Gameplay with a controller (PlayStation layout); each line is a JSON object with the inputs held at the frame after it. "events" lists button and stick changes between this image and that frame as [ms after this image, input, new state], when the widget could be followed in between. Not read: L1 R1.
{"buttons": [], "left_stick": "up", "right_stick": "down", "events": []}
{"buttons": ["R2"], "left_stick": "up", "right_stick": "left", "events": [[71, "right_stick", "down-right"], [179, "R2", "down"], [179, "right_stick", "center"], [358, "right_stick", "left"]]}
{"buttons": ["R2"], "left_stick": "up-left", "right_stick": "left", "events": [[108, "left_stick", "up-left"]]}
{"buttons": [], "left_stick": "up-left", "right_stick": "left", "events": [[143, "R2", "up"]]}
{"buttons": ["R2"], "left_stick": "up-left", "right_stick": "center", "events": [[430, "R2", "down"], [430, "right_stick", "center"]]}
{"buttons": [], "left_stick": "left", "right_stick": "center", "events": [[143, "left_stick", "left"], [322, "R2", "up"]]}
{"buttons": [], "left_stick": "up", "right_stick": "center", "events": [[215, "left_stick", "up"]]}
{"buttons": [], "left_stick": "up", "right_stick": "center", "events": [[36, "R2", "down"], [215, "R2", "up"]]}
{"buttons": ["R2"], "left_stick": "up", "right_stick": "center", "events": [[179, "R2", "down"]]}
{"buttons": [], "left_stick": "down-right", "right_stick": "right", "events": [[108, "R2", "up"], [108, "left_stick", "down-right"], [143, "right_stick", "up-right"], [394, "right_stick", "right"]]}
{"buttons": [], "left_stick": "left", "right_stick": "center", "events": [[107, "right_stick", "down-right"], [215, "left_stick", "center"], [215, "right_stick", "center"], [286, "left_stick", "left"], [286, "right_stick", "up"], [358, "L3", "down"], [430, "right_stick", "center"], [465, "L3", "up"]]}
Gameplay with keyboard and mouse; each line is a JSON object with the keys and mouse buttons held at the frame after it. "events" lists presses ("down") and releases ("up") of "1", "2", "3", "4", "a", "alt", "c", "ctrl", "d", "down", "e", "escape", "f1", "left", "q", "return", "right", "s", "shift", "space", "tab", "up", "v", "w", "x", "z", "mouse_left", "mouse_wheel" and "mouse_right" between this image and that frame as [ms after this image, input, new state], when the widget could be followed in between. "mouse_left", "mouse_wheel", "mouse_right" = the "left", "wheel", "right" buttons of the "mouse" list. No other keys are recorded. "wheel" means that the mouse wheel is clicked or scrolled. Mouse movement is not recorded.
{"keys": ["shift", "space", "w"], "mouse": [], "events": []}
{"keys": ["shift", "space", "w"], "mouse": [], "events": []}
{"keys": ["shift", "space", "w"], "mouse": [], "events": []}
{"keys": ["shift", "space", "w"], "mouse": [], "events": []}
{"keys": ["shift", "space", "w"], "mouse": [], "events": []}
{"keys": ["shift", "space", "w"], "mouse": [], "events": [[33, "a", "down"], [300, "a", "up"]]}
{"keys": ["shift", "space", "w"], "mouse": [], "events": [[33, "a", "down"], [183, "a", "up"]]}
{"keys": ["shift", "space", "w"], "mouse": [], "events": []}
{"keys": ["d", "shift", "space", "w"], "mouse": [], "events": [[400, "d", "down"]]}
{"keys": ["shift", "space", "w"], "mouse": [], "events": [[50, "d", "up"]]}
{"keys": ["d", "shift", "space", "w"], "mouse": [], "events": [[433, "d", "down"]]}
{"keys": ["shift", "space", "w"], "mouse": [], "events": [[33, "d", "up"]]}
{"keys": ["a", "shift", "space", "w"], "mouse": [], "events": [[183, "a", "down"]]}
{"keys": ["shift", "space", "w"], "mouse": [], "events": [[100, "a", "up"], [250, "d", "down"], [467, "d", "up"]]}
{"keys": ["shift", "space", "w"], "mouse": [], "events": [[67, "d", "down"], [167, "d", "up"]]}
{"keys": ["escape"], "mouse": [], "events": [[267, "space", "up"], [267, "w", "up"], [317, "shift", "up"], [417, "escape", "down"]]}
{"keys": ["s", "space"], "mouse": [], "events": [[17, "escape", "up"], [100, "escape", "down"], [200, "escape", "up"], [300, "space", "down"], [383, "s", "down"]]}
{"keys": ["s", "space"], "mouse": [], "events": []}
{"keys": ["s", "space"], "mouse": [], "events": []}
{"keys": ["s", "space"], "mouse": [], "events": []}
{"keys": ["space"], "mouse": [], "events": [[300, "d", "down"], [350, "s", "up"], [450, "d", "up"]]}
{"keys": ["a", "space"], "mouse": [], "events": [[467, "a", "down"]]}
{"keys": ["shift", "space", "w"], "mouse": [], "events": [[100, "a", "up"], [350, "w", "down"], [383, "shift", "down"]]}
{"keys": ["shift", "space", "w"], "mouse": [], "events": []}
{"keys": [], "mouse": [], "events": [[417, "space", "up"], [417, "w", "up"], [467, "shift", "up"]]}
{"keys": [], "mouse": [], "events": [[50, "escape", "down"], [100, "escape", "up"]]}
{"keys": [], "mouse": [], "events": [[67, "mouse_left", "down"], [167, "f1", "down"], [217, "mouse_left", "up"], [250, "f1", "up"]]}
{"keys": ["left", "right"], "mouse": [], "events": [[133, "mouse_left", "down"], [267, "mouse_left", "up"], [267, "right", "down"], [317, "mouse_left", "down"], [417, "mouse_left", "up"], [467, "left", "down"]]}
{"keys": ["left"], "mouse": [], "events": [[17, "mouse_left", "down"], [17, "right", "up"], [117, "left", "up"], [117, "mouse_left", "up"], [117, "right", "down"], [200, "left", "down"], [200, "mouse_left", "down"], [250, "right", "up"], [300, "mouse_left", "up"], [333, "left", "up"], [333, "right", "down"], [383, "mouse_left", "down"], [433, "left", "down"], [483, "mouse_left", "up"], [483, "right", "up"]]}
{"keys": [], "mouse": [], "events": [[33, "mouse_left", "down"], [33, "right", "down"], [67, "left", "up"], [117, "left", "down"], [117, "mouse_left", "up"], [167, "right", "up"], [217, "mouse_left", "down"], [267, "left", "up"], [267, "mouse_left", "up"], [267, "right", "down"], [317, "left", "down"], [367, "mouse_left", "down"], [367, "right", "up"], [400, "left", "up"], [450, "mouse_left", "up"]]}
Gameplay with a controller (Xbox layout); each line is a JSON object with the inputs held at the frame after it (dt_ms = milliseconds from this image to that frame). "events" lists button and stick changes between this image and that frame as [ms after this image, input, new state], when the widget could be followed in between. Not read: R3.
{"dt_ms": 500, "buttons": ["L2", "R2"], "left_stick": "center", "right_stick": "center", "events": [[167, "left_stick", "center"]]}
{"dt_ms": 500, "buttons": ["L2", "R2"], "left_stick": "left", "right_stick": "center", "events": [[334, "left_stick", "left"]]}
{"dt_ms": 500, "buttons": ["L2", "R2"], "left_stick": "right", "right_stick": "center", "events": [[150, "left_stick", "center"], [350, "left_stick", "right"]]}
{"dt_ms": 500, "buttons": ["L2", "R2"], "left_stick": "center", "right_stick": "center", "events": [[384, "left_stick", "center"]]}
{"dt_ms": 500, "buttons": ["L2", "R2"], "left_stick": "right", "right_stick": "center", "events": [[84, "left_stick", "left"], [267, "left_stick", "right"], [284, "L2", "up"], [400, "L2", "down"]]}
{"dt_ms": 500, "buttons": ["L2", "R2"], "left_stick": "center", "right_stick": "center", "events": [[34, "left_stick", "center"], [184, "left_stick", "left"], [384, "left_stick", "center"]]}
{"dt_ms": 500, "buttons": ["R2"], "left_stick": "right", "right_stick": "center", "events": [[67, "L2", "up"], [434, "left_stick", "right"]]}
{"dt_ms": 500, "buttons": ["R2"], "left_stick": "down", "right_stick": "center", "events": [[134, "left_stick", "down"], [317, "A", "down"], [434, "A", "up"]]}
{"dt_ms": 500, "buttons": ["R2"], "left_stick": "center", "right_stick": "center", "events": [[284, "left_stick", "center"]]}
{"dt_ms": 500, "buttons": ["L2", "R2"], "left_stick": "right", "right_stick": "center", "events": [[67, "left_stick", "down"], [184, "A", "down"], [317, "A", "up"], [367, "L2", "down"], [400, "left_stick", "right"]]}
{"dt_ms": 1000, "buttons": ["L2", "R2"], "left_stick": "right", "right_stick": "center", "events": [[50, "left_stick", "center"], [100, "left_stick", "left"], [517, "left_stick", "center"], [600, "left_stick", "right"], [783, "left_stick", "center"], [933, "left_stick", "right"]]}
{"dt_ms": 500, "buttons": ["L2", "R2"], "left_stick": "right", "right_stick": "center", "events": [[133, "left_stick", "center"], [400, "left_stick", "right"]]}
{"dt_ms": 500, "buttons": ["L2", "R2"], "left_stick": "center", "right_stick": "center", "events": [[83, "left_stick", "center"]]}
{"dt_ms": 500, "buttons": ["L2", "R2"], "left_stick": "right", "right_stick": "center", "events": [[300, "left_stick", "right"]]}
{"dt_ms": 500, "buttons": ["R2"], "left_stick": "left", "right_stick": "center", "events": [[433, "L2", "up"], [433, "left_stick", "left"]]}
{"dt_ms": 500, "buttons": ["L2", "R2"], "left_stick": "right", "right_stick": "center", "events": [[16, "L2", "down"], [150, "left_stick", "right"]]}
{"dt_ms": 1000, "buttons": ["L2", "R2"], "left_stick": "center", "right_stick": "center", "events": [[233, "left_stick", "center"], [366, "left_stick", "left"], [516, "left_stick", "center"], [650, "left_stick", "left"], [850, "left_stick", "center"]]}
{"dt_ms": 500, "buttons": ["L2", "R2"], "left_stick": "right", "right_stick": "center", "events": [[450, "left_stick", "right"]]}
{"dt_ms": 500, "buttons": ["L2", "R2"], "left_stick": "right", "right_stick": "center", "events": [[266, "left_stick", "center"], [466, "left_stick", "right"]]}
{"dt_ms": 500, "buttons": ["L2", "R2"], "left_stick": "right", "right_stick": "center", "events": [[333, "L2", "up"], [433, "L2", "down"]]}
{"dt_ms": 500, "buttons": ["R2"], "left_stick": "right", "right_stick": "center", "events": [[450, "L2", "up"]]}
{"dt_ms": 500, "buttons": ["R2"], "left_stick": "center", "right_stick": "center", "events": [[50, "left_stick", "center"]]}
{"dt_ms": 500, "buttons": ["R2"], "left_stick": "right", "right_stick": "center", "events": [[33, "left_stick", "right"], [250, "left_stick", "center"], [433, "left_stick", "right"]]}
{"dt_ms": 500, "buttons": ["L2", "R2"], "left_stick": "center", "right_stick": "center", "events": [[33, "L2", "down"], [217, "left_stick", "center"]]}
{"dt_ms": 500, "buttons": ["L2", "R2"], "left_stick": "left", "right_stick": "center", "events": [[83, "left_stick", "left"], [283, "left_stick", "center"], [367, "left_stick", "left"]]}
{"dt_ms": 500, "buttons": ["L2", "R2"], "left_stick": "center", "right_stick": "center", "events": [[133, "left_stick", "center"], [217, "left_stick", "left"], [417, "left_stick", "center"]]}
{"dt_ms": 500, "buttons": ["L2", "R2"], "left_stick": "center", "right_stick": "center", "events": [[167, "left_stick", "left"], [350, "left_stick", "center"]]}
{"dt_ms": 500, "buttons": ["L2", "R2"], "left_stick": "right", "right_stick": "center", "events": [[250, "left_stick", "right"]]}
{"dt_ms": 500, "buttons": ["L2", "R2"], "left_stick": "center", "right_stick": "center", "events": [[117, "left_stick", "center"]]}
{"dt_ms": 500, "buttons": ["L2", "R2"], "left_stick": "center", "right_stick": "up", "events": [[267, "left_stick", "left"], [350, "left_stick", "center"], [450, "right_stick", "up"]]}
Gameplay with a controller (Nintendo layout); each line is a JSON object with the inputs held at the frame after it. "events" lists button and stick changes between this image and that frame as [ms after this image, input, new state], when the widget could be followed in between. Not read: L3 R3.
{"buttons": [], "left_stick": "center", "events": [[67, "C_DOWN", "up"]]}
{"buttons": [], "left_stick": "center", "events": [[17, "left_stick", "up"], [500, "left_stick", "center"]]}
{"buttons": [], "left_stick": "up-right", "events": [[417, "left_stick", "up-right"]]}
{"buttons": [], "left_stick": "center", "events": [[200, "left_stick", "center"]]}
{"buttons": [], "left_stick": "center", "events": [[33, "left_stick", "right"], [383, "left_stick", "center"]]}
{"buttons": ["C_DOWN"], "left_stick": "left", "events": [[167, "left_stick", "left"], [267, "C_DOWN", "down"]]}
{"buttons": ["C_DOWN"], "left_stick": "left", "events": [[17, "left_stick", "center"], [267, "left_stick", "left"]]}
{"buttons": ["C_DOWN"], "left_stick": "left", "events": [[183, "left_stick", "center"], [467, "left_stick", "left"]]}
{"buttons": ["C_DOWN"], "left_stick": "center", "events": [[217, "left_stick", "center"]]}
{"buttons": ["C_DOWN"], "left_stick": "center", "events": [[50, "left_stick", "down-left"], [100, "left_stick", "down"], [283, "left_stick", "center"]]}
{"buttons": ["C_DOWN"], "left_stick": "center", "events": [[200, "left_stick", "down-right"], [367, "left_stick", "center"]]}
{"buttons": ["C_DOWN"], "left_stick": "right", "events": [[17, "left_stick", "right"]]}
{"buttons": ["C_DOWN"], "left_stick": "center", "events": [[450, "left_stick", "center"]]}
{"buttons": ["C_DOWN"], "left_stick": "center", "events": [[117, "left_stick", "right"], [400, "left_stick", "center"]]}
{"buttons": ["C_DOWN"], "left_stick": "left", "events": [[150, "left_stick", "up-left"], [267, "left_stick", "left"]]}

##########

Exercise instructions => Only the lines with "controller" are needed; find them in the records and copy each one.

Response box =>
Gameplay with a controller (PlayStation layout); each line is a JSON object with the inputs held at the frame after it. "events" lists button and stick changes between this image and that frame as [ms after this image, input, new state], when the widget could be followed in between. Not read: L1 R1.
Gameplay with a controller (Xbox layout); each line is a JSON object with the inputs held at the frame after it (dt_ms = milliseconds from this image to that frame). "events" lists button and stick changes between this image and that frame as [ms after this image, input, new state], when the widget could be followed in between. Not read: R3.
Gameplay with a controller (Nintendo layout); each line is a JSON object with the inputs held at the frame after it. "events" lists button and stick changes between this image and that frame as [ms after this image, input, new state], when the widget could be followed in between. Not read: L3 R3.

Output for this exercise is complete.